Exercise objective: Word-for-word transcription is needed for all of the entries.

Stored items:
──────────

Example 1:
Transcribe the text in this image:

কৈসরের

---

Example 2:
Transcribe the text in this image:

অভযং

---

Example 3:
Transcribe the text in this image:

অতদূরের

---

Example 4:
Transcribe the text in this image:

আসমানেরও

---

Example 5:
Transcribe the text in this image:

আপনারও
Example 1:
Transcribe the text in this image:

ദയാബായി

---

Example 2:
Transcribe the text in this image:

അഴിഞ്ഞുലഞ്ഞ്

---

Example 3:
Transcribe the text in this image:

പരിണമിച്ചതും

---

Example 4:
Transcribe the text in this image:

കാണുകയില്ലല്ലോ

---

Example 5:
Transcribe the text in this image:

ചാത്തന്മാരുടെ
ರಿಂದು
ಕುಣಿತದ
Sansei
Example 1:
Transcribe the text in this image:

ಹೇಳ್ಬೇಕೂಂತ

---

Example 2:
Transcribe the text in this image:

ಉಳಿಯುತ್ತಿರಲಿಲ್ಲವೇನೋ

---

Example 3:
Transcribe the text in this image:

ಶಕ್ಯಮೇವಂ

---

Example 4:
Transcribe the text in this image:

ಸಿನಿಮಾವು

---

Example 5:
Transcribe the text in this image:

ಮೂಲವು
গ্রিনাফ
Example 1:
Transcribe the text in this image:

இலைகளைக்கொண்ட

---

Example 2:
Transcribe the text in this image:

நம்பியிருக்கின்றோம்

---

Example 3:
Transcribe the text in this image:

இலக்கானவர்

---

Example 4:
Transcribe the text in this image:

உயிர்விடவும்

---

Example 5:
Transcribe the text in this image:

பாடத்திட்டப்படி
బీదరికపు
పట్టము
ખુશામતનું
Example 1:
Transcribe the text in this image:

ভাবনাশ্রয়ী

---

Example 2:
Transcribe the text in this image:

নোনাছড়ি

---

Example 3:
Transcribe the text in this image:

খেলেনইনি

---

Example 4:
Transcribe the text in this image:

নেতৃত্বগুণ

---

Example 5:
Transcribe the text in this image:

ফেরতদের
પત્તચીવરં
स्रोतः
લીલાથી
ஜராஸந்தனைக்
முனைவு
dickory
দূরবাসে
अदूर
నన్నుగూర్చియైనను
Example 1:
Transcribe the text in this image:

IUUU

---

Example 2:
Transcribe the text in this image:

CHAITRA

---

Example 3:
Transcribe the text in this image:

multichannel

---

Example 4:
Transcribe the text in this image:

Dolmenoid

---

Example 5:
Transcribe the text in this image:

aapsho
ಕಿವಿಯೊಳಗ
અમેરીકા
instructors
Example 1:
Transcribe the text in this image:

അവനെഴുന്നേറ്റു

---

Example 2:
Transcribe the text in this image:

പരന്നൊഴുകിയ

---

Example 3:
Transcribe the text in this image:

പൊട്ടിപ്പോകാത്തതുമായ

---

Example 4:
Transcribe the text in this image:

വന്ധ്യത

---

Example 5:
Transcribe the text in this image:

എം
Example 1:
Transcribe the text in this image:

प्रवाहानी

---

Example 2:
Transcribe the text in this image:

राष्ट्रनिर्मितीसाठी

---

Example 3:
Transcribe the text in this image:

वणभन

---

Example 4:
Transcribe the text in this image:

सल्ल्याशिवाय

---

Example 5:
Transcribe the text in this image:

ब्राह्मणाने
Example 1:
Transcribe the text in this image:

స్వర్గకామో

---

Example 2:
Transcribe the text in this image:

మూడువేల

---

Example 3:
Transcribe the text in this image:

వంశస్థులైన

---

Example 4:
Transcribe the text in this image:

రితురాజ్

──────────

Written reply:
Example 1:
Transcribe the text in this image:

কৈসরের

---

Example 2:
Transcribe the text in this image:

অভযং

---

Example 3:
Transcribe the text in this image:

অতদূরের

---

Example 4:
Transcribe the text in this image:

আসমানেরও

---

Example 5:
Transcribe the text in this image:

আপনারও
Example 1:
Transcribe the text in this image:

ദയാബായി

---

Example 2:
Transcribe the text in this image:

അഴിഞ്ഞുലഞ്ഞ്

---

Example 3:
Transcribe the text in this image:

പരിണമിച്ചതും

---

Example 4:
Transcribe the text in this image:

കാണുകയില്ലല്ലോ

---

Example 5:
Transcribe the text in this image:

ചാത്തന്മാരുടെ
ರಿಂದು
ಕುಣಿತದ
Sansei
Example 1:
Transcribe the text in this image:

ಹೇಳ್ಬೇಕೂಂತ

---

Example 2:
Transcribe the text in this image:

ಉಳಿಯುತ್ತಿರಲಿಲ್ಲವೇನೋ

---

Example 3:
Transcribe the text in this image:

ಶಕ್ಯಮೇವಂ

---

Example 4:
Transcribe the text in this image:

ಸಿನಿಮಾವು

---

Example 5:
Transcribe the text in this image:

ಮೂಲವು
গ্রিনাফ
Example 1:
Transcribe the text in this image:

இலைகளைக்கொண்ட

---

Example 2:
Transcribe the text in this image:

நம்பியிருக்கின்றோம்

---

Example 3:
Transcribe the text in this image:

இலக்கானவர்

---

Example 4:
Transcribe the text in this image:

உயிர்விடவும்

---

Example 5:
Transcribe the text in this image:

பாடத்திட்டப்படி
బీదరికపు
పట్టము
ખુશામતનું
Example 1:
Transcribe the text in this image:

ভাবনাশ্রয়ী

---

Example 2:
Transcribe the text in this image:

নোনাছড়ি

---

Example 3:
Transcribe the text in this image:

খেলেনইনি

---

Example 4:
Transcribe the text in this image:

নেতৃত্বগুণ

---

Example 5:
Transcribe the text in this image:

ফেরতদের
પત્તચીવરં
स्रोतः
લીલાથી
ஜராஸந்தனைக்
முனைவு
dickory
দূরবাসে
अदूर
నన్నుగూర్చియైనను
Example 1:
Transcribe the text in this image:

IUUU

---

Example 2:
Transcribe the text in this image:

CHAITRA

---

Example 3:
Transcribe the text in this image:

multichannel

---

Example 4:
Transcribe the text in this image:

Dolmenoid

---

Example 5:
Transcribe the text in this image:

aapsho
ಕಿವಿಯೊಳಗ
અમેરીકા
instructors
Example 1:
Transcribe the text in this image:

അവനെഴുന്നേറ്റു

---

Example 2:
Transcribe the text in this image:

പരന്നൊഴുകിയ

---

Example 3:
Transcribe the text in this image:

പൊട്ടിപ്പോകാത്തതുമായ

---

Example 4:
Transcribe the text in this image:

വന്ധ്യത

---

Example 5:
Transcribe the text in this image:

എം
Example 1:
Transcribe the text in this image:

प्रवाहानी

---

Example 2:
Transcribe the text in this image:

राष्ट्रनिर्मितीसाठी

---

Example 3:
Transcribe the text in this image:

वणभन

---

Example 4:
Transcribe the text in this image:

सल्ल्याशिवाय

---

Example 5:
Transcribe the text in this image:

ब्राह्मणाने
Example 1:
Transcribe the text in this image:

స్వర్గకామో

---

Example 2:
Transcribe the text in this image:

మూడువేల

---

Example 3:
Transcribe the text in this image:

వంశస్థులైన

---

Example 4:
Transcribe the text in this image:

రితురాజ్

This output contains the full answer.